Deshalb ist die kürzeste Form der Osterbotschaft deshalb nicht einfach: Hurra, Jesus lebt! Sondern: „Jesus lebt, mit ihm auch ich.“ Das ist die Pointe! So hat der Barockdichter Christian Fürchtegott Gellert das verdichtet. Ich finde, knackiger kann man das nicht sagen. Da ist das entscheidende, dass du dich an Jesus festhalten kannst, wenn du stirbst. Weil diese Verbindung selbst dann nicht abreißt, wenn du mal stirbst. Das ist das Geschenk in der Taufe, Amon! Gott knüpft mit dir eine Verbindung, die selbst der Tod nicht mehr kaputtkriegt! Du hängst an Jesus, und der nimmt dich mit durch den Tod. Der Reinländer sagt „Mer kläwwe am Läwwe“. Aber du musst nicht krampfhaft an deinem Leben festhalten und kannst es doch am Ende nicht, du kannst an Jesus kleben! Der trägt dich auf die andere Seite sozusagen. Weil du alleine da nicht hinkommst. Du bist ja tot. Aber du bist ein Anhängsel von Jesus. Und der ist schon drüben.

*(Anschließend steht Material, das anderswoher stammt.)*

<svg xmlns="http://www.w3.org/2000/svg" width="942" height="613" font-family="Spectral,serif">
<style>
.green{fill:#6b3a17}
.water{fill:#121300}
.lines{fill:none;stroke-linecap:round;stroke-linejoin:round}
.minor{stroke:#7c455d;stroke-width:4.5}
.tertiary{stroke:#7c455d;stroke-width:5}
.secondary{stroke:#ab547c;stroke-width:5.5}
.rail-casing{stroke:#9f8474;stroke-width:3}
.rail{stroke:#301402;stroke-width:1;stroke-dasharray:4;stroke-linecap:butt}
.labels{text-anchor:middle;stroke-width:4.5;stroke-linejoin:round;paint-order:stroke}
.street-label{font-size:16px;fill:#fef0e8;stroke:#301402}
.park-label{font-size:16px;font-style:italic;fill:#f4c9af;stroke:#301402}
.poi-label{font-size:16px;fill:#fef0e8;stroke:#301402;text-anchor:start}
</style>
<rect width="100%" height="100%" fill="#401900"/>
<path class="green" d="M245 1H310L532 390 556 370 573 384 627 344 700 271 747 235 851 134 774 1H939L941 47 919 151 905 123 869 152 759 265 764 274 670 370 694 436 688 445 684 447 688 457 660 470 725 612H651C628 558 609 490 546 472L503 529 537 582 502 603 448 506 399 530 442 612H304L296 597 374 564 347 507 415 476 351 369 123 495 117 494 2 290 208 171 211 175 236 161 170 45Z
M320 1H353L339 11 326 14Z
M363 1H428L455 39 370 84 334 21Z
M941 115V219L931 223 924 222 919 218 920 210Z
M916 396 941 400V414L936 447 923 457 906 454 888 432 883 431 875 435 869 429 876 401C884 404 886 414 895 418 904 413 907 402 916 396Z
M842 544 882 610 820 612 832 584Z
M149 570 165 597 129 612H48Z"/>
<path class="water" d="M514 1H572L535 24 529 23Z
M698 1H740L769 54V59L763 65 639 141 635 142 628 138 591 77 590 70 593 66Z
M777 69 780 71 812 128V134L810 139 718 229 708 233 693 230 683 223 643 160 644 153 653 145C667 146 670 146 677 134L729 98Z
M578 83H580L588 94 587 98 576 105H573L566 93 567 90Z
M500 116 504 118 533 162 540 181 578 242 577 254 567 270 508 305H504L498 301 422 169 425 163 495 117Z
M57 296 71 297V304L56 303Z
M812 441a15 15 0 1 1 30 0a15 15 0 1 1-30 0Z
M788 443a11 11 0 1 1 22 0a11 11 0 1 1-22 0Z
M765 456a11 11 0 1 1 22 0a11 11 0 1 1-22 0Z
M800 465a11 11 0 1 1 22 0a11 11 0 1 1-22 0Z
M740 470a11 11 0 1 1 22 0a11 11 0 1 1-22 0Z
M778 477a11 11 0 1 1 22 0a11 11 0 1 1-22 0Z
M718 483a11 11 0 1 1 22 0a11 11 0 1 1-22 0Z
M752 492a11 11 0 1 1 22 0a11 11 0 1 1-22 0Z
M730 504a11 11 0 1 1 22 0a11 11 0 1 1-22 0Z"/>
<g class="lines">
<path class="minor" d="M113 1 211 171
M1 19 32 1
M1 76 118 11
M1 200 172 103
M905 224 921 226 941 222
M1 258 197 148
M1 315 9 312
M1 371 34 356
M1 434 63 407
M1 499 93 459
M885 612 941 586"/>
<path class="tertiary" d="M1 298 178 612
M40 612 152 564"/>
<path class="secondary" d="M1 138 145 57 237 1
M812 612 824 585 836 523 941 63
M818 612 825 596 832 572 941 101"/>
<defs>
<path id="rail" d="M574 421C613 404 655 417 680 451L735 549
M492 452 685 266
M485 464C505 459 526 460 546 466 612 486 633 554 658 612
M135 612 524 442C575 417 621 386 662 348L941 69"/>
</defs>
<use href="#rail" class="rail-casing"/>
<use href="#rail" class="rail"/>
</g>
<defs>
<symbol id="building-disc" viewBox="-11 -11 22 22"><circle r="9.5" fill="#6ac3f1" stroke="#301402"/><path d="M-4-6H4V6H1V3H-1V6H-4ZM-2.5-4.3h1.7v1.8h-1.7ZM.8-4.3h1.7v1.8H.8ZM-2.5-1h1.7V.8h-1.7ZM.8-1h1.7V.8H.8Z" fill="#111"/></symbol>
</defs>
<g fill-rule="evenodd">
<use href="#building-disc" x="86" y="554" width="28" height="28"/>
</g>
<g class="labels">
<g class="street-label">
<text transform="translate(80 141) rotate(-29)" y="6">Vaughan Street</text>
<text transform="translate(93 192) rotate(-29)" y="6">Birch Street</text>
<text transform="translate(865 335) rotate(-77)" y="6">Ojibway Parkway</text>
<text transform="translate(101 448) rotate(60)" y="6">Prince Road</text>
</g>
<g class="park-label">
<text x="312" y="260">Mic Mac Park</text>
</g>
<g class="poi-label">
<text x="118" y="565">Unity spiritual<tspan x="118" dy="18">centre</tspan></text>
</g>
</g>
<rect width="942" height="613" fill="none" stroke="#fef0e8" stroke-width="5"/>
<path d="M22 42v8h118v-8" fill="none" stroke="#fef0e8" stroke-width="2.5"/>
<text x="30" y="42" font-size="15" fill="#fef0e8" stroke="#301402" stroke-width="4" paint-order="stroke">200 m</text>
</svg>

Das tollste Bild dafür stammt von Paul Gerhardt, finde ich: Der hat das mit der Geburt verglichen. Mein Durchgang durch den Tod ist wie eine Geburt. Genauso dramatisch: Ich bin ein Körperteil von Jesus, sein Arm, sein kleiner Zeh oder sein Hinterteil. Und Jesus ist der Kopf. Wenn ein Kind geboren wird, dann mit dem Kopf voran. Der Kopf ist das größte Teil, und wenn der durch ist, dann ist alles andere kein Problem mehr, das kommt einfach mit raus. Genauso sieht das Bild aus, wie wir durch den Tod durchkommen: Durch einen engen Kanal, und hinten ist das Licht, es tut weh, ist dramatisch, aber eigentlich ist alles schon passiert, weil Jesus schon durch ist. Der ist schon drüben, und nimmt dich mit. Das klingt dann bei Paul Gerhardt so: „Ich hang und bleib auch hangen, an Christus als ein Glied. Wo mein Haupt durch ist gangen, da nimmt er mich auch mit. Er reißet durch den Tod, durch Welt, durch Sünd, durch Not, er reißet durch die Höll, ich bin stets sein Gesell!“ (EG 112,6) Ich weiß nicht, ob euch das Bild zu krass ist. Aber ich finde das mitreißend. Ich habe zwei Geburten als Außenstehender miterlebt. So will ich auch mal wiedergeboren werden. Ins ewige Leben. Deshalb hänge ich mich an Jesus. Frohe Ostern. Amen.